This example demonstrates distilltion on CMRC 2018 task, and using DRCD dataset as data augmentation.
- run_cmrc2018_train.sh : trains a treacher model (roberta-wwm-base) on CMRC 2018.
- run_cmrc2018_distill_T3.sh : distills the teacher to T3 with CMRC 2018 and DRCD datasets.
- run_cmrc2018_distill_T4tiny.sh : distills the teacher to T4tiny with CMRC 2018 and DRCD datasets.

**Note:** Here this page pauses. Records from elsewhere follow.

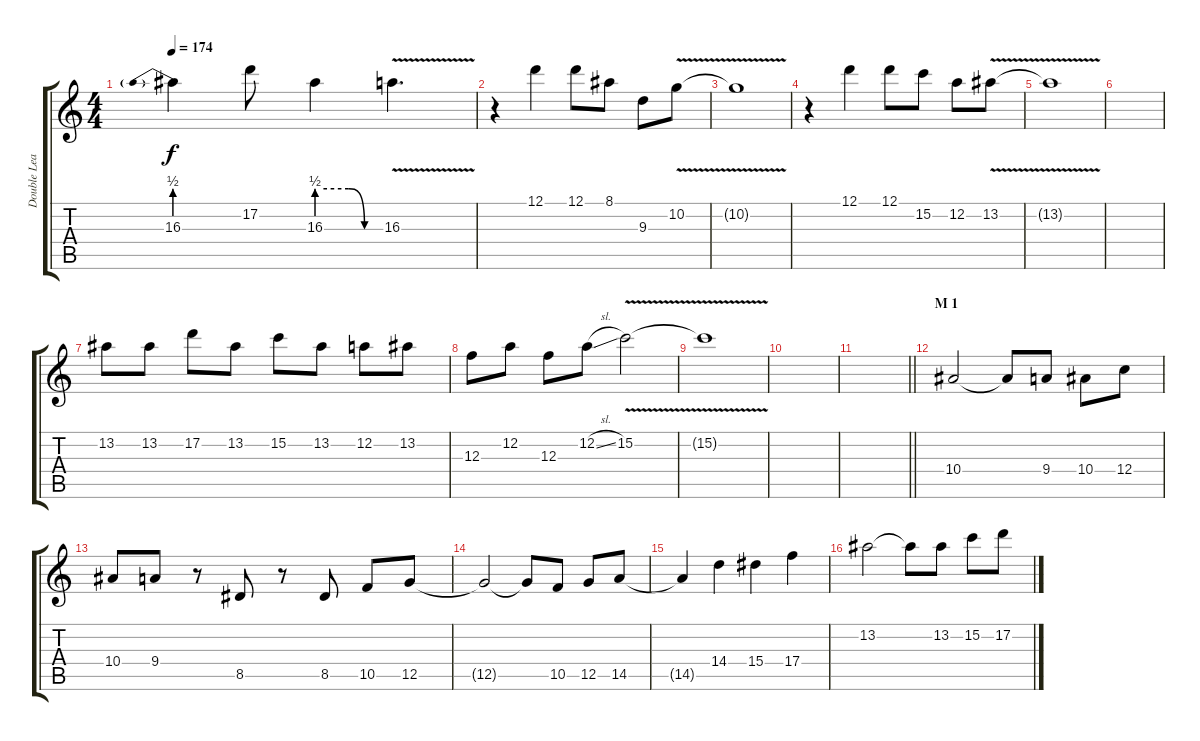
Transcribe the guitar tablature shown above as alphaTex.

\track ("Double Lead" "Double Lea") {instrument overdrivenguitar}
\staff {score tabs}
\tuning (D4 A3 F3 C3 G2 D2) {hide}
\ts (4 4)
\tempo 174
\clef g2
\ks c
16.3{be (prebend 0 2 60 2)}.4{dy f} 17.2.8 16.3{be (custom 0 2 30 2 45 0 58 0 60 0)}.4 16.3{v}.4{d} |
r.4 12.1.4 12.1.8 8.1.8 9.3.8 10.2{v}.8 |
10.2{t}.1 |
r.4 12.1.4 12.1.8 15.2.8 12.2.8 13.2{v}.8 |
13.2{t}.1 |
|
13.2.8 13.2.8 17.2.8 13.2.8 15.2.8 13.2.8 12.2.8 13.2.8 |
12.3.8 12.2.8 12.3.8 12.2{sl}.8 15.2{v}.2 |
15.2{t}.1 |
|
\barLineRight lightlight
|
\section ("" "M 1")
10.4.2 10.4{t}.8 9.4.8 10.4.8 12.4.8 |
10.4.8 9.4.8 r.8 8.5.8 r.8 8.5.8 10.5.8 12.5.8 |
12.5{t}.2 12.5{t}.8 10.5.8 12.5.8 14.5.8 |
14.5{t}.4 14.4.4 15.4.4 17.4.4 |
13.2.2 13.2{t}.8 13.2.8 15.2.8 17.2.8
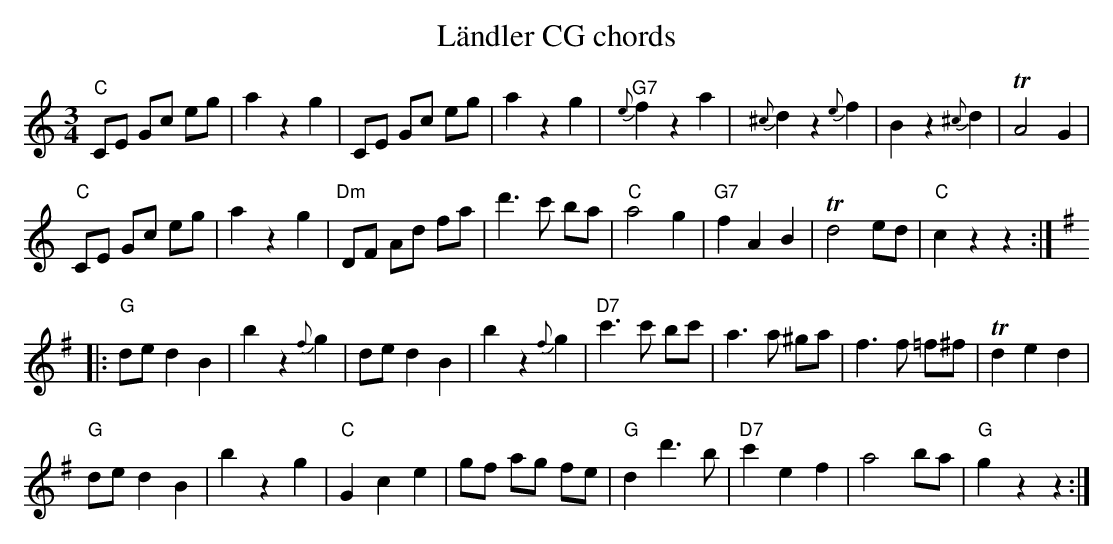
X:1
T: Ländler CG chords
M:3/4
L:1/8
K:C %%MIDI gchordon
"C"CE Gc eg | a2z2g2 | CE Gc eg | a2z2g2 | "G7"{e}f2 z2 a2 | {^c}d2 z2 {e}f2 | B2z2 {^c}d2 | TA4 G2 |
"C"CE Gc eg | a2z2g2 | "Dm"DF Ad fa | d'3c' ba | "C"a4 g2 | "G7"f2A2B2 | Td4 ed | "C"c2z2z2 :: [K:G]
"G"de d2B2 | b2z2 {f}g2 | de d2B2 | b2z2 {f}g2 | "D7"c'3c' bc' | a3a ^ga | f3f =f^f | Td2 e2d2 |
"G"de d2B2 | b2z2g2 | "C"G2c2e2 | gf ag fe | "G"d2 d'3b | "D7"c'2e2f2 | a4 ba | "G"g2z2z2 :|
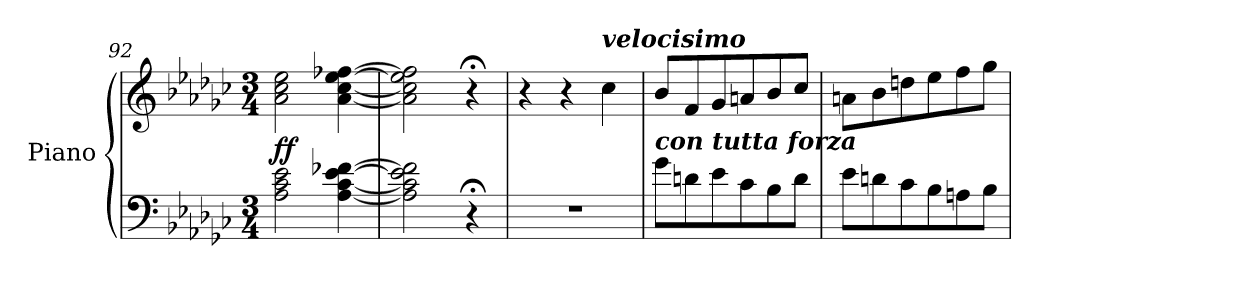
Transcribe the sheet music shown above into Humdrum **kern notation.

**kern	**kern	**dynam
*part1	*part1	*part1
*staff2	*staff1	*staff1/2
*I"Piano	*	*
*I'Pno.	*	*
*clefF4	*clefG2	*
*k[b-e-a-d-g-c-]	*k[b-e-a-d-g-c-]	*
*M3/4	*M3/4	*
=92	=92	=92
!	!	!LO:DY:b
2A-\ 2c-\ 2e-\	2a-\ 2cc-\ 2ee-\	ff
[4A-\ [4c-\ [4e-\ [4f-X\	[4a-\ [4cc-\ [4ee-\ [4ff-X\	.
=93	=93	=93
2A-\] 2c-\] 2e-\] 2f-\]	2a-\] 2cc-\] 2ee-\] 2ff-\]	.
4r;<	4r;<	.
!!LO:LB:g=z
=94	=94	=94
2.r	4r	.
.	4r	.
!	!LO:TX:a:Bi:t=velocisimo	!
.	4cc-\	.
=95	=95	=95
!LO:TX:a:Bi:t=con tutta forza	!	!
8g-\L	8b-/L	.
8dn\	8f/	.
8e-\	8g-/	.
8c-\	8an/	.
8B-\	8b-/	.
8d\J	8cc-/J	.
=96	=96	=96
8e-\L	8an\L	.
8dn\	8b-\	.
8c-\	8ddn\	.
8B-\	8ee-\	.
8An\	8ff\	.
8B-\J	8gg-\J	.
=	=	=
*-	*-	*-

Set the following variables in the shell scripts before running:
- BERT_DIR : where RoBERTa-wwm-base stores,including vocab.txt, pytorch_model.bin, bert_config.json
- OUTPUT_ROOT_DIR : this directory stores logs and trained model weights
- DATA_ROOT_DIR : it includes CMRC 2018 and DRCD datasets:
- ${DATA_ROOT_DIR}/cmrc2018/squad-style-data/cmrc2018_train.json
- ${DATA_ROOT_DIR}/cmrc2018/squad-style-data/cmrc2018_dev.json
- ${DATA_ROOT_DIR}/drcd/DRCD_training.json
- The trained teacher weights file trained_teacher_model has to be specified if running run_cmrc2018_distill_T3.sh or run_cmrc2018_distill_T4tiny.sh.